[Collected data]
▼▼▼

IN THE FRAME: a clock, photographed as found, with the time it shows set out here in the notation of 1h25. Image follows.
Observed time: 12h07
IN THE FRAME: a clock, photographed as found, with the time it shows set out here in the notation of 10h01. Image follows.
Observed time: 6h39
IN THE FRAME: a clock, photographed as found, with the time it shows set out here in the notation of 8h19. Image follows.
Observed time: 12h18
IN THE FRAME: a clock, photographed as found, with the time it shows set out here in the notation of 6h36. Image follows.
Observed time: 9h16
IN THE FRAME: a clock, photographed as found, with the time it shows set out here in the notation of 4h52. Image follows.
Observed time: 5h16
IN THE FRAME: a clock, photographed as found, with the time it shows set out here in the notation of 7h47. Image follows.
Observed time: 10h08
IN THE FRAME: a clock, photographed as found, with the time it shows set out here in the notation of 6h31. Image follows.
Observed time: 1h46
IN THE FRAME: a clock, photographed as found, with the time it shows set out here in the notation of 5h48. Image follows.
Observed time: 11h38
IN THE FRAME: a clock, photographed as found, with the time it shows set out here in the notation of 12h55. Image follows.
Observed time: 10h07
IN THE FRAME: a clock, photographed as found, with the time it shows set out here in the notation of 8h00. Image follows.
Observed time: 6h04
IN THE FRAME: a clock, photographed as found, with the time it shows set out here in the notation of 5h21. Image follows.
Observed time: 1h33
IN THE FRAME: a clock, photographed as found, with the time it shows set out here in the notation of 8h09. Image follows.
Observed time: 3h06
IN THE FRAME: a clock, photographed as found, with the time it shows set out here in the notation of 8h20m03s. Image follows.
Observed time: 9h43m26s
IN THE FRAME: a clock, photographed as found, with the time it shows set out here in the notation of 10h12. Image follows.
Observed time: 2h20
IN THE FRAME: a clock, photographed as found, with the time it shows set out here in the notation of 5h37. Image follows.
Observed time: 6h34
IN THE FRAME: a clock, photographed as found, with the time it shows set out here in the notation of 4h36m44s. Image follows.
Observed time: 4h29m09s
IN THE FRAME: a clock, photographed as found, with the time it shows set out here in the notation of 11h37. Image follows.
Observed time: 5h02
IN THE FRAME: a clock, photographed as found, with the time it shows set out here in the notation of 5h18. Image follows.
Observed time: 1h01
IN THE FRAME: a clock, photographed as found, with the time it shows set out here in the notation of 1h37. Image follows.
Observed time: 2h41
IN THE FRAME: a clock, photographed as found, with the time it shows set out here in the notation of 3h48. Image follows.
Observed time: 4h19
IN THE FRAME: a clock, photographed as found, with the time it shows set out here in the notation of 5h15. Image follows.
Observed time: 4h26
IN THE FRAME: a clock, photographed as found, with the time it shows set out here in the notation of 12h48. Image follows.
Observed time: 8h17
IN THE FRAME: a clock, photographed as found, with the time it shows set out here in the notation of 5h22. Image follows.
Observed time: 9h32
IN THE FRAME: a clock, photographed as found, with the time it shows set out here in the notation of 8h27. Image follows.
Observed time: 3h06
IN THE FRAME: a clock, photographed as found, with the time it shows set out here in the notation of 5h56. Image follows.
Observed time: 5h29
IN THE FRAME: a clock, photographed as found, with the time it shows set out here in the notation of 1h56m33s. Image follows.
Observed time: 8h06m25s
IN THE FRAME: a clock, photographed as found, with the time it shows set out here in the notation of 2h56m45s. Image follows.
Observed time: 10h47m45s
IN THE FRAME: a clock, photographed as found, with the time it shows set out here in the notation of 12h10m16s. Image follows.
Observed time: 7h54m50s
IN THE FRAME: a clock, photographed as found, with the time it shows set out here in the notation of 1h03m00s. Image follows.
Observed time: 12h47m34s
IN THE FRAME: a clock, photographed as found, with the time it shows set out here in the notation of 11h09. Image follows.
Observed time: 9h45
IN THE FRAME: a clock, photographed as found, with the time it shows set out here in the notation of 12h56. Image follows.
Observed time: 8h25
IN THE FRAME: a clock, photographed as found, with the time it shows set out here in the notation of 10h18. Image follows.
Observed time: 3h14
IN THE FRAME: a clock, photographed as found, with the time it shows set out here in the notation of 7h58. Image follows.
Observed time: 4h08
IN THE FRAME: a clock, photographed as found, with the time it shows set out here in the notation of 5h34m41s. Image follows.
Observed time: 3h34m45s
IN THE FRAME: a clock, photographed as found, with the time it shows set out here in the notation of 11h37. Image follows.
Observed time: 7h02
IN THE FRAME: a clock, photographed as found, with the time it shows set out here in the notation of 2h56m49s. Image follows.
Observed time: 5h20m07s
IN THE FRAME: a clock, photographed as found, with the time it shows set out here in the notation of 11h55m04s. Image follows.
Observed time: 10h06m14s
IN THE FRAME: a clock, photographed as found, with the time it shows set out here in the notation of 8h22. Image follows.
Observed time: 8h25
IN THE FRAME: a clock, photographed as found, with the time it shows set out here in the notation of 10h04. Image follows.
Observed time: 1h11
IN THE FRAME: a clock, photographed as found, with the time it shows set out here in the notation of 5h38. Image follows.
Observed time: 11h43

▲▲▲

Can you rewrite the stretch of the records above, from the line containing "6h31. Image follows." through the line containing "Observed time: 10h07", as a Markdown table with a Row column numbering each line and a Line column holding it, leaving out any blank lines?

| Row | Line |
|---|---|
| 1 | IN THE FRAME: a clock, photographed as found, with the time it shows set out here in the notation of 6h31. Image follows. |
| 2 | Observed time: 1h46 |
| 3 | IN THE FRAME: a clock, photographed as found, with the time it shows set out here in the notation of 5h48. Image follows. |
| 4 | Observed time: 11h38 |
| 5 | IN THE FRAME: a clock, photographed as found, with the time it shows set out here in the notation of 12h55. Image follows. |
| 6 | Observed time: 10h07 |